## begin PROVIDED DATA
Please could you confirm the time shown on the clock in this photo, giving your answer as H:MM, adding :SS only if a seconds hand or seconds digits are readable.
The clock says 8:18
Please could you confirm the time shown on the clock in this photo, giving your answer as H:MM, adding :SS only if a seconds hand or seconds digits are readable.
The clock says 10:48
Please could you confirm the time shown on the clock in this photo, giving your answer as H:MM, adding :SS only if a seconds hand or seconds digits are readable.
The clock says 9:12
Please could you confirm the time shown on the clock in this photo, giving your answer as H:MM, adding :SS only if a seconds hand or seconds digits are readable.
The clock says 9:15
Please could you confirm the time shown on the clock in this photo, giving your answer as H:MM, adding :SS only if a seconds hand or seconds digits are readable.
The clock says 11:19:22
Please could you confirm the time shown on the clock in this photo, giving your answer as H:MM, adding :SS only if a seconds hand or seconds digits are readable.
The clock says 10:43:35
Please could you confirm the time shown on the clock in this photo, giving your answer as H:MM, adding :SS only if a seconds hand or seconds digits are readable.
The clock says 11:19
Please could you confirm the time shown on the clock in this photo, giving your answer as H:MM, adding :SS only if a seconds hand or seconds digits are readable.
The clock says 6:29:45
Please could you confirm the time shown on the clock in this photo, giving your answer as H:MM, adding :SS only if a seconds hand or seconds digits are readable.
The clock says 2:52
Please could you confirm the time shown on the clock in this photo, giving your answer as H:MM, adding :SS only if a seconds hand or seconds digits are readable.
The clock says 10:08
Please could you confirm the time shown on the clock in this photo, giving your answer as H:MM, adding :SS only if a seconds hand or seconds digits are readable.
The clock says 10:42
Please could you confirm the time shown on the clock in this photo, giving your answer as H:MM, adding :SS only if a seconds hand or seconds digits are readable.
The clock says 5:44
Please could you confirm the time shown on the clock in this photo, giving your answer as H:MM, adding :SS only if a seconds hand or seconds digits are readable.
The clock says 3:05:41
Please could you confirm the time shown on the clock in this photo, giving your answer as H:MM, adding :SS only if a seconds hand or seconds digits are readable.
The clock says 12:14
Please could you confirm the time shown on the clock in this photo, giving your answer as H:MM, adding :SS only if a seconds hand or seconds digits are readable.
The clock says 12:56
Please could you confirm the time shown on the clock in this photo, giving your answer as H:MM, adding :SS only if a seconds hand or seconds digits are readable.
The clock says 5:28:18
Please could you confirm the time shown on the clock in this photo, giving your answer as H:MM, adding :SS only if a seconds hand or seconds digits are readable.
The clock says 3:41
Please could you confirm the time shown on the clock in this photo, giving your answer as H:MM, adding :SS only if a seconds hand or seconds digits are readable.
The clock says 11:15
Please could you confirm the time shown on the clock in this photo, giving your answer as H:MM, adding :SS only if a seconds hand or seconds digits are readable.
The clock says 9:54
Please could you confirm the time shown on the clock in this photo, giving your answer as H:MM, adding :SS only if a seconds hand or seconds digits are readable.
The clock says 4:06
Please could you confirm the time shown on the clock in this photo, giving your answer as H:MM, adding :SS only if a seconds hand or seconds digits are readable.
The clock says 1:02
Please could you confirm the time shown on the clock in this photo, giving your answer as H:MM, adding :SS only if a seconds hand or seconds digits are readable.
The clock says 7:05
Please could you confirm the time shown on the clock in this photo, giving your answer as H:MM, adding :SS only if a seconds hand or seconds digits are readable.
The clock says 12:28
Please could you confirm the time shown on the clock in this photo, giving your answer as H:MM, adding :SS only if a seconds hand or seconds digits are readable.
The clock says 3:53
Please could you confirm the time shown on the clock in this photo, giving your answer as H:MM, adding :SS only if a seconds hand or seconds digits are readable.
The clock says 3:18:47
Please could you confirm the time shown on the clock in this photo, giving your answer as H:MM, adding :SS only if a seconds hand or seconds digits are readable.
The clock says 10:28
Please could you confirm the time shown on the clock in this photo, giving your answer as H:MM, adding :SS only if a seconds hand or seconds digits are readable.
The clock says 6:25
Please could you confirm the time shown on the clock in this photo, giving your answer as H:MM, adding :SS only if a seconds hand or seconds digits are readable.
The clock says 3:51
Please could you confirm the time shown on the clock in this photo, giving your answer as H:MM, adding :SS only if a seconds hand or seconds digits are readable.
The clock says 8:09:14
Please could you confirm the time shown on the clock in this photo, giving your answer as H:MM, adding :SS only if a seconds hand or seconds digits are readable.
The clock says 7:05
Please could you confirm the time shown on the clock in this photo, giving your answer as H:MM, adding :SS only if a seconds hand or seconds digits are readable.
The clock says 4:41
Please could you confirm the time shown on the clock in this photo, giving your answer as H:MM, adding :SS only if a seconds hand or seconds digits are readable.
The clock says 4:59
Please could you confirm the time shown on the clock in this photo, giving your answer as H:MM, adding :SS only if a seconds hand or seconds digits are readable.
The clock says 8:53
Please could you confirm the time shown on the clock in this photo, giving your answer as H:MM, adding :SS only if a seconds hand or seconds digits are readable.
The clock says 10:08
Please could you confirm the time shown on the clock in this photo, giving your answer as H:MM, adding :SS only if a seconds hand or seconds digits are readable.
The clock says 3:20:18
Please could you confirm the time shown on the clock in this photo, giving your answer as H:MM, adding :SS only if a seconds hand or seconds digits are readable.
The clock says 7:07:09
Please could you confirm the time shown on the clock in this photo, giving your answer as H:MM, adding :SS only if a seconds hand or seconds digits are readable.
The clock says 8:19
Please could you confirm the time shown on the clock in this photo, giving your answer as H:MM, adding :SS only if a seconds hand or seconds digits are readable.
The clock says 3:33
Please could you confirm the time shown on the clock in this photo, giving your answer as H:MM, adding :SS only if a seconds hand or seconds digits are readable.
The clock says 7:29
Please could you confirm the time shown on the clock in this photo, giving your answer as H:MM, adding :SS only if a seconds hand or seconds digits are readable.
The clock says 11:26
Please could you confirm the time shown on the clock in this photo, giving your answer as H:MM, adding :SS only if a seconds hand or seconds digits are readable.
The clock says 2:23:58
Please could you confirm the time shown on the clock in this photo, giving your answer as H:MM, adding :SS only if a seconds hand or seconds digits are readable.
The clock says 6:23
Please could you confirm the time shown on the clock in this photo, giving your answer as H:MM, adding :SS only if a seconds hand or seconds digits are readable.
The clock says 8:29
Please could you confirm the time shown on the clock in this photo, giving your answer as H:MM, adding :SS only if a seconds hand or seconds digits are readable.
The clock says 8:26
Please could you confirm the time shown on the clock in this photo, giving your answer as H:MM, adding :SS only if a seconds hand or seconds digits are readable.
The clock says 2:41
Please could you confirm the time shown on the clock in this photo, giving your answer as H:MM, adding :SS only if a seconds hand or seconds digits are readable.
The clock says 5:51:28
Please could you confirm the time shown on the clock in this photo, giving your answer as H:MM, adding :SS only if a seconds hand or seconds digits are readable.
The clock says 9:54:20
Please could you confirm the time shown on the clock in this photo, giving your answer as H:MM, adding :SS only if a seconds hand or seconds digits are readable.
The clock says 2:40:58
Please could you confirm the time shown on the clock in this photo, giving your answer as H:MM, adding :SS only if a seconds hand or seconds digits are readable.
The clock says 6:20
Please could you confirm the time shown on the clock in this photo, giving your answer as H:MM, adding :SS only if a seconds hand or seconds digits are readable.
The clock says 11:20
## end PROVIDED DATA
**WHAT IS NEEDED:** Transcribe the data word for word, from its first line through the line that contains "The clock says 10:48". Include both of those lines.

**THE ANSWER:**
Please could you confirm the time shown on the clock in this photo, giving your answer as H:MM, adding :SS only if a seconds hand or seconds digits are readable.
The clock says 8:18
Please could you confirm the time shown on the clock in this photo, giving your answer as H:MM, adding :SS only if a seconds hand or seconds digits are readable.
The clock says 10:48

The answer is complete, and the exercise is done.